It’s official: Chicago Public Schools will close 49 elementary schools for good

Autumn seemed like dark days for Chicago Mayor Rahm Emanuel. The Chicago Teachers Union had declared a strike, shutting down public schools across the city. Nearly two weeks later, Emanuel had capitulated to substantial salary increases for teachers over three years.

Only a fool would bet against Emanuel, though. Not for nothing is the foul-mouthed former ballerina nicknamed Rahmbo. Turns out, Mayor Rahm was playing chess while the union was playing checkers.

On Wednesday, the Chicago Board of Education voted 6-0 to shutter 48 elementary schools and one high school program, reports the Chicago Tribune. (The vote was closer for a 49th elementary school.) All affected students will transfer once their schools close.

The school closings are the centerpiece in Emanuel’s long-term plan to close the $1 billion budget deficit currently facing the city, according to CBS Chicago.

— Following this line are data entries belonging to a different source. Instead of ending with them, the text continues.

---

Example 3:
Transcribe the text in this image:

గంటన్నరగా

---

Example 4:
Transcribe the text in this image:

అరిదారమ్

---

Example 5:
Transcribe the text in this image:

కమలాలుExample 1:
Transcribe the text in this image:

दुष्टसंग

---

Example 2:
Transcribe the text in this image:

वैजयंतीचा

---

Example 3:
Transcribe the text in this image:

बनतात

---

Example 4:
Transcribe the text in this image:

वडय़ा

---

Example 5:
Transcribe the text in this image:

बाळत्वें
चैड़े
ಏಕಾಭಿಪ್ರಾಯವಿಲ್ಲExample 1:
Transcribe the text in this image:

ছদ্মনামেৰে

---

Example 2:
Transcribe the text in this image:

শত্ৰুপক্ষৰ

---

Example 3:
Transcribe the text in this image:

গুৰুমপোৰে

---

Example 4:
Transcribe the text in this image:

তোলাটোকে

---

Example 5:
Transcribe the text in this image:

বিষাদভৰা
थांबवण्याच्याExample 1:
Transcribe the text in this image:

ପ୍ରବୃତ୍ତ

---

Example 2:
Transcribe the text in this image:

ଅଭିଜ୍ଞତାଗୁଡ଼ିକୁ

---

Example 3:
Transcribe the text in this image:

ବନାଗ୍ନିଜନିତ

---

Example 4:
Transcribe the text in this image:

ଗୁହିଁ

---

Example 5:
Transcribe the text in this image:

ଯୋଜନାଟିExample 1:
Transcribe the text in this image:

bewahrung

By comparison, the raises teachers got as a result of their strike have an estimated price tag of $74 million each year, notes the Tribune.

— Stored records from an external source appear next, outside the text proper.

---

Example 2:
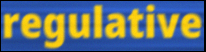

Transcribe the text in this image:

regulative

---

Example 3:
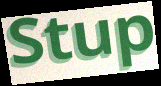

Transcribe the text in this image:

Stup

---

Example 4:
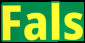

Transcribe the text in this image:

Fals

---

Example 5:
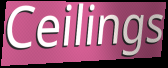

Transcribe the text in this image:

Ceilings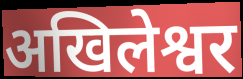
अखिलेश्वरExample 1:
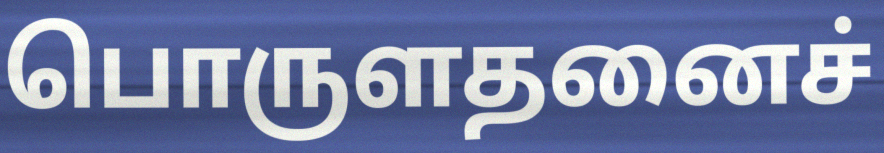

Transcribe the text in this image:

பொருளதனைச்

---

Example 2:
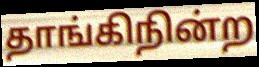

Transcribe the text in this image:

தாங்கிநின்ற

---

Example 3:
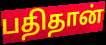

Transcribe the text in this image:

பதிதான்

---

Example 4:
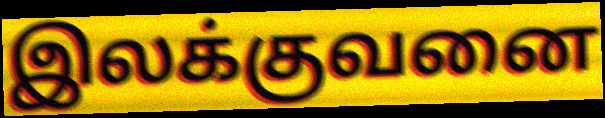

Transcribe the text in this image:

இலக்குவனை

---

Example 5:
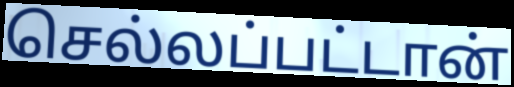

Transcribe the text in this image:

செல்லப்பட்டான்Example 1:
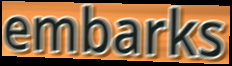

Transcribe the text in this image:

embarks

The move to close so many schools in such a short time is unprecedented in any large American city (though Philadelphia is also closing a couple dozen schools).

“We can no longer embrace the status quo because the status quo is not working for all Chicago schoolchildren,” said Chicago Public Schools CEO Barbara Byrd-Bennett Byrd-Bennett, according to the Trib. “It is imperative that you take the difficult decision but essential steps.”

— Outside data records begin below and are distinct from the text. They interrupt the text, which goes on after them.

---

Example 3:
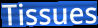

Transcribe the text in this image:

Tissues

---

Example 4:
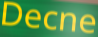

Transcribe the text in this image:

Decne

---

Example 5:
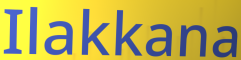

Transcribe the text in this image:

IlakkanaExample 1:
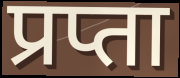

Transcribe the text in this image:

प्रप्ता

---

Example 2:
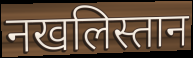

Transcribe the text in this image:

नखलिस्तान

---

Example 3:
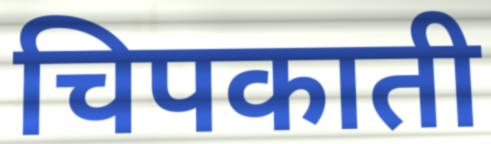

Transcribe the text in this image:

चिपकाती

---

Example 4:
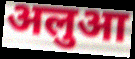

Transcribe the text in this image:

अलुआ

“I firmly believe the most important thing we can do as a city is provide the next generation with a brighter future,” said Emanuel in statement.

Emanuel is continuing — in radical fashion — a transformation initiated some two decades ago by then-Mayor Richard Daley who convinced the Illinois legislature to give the city considerable power to overhaul public education. As the Trib notes, Hizzoner presciently saw improved public schools as critical to luring and sustaining a middle-class tax base.

Karen Lewis, president of the Chicago Teachers Union and an ardent critic of Mayor Emanuel, has promised to force the mayor out of office over the school closings. The union has also filed lawsuits.

“Today is a day of mourning for the children of Chicago,” Lewis lamented in an email obtained by The Daily Caller. “Their education has been hijacked by an unrepresentative, unelected corporate school board, acting at the behest of a mayor who has no vision for improving the education of our children.”

Lewis swore that her side will eventually win the war.

“Our fight for education justice has now moved to the courts, but it must eventually move to the ballot box,” the labor leader wrote. “We must resist this neoliberal savagery masquerading as school reform. We must resist racism in all of its forms as well as the escalating attacks on the working-class and the poor.”

The Chicago Teachers Union will hold an event designed to teach people how to register voters on Thursday evening at Bethel AME Church on Chicago’s South Side.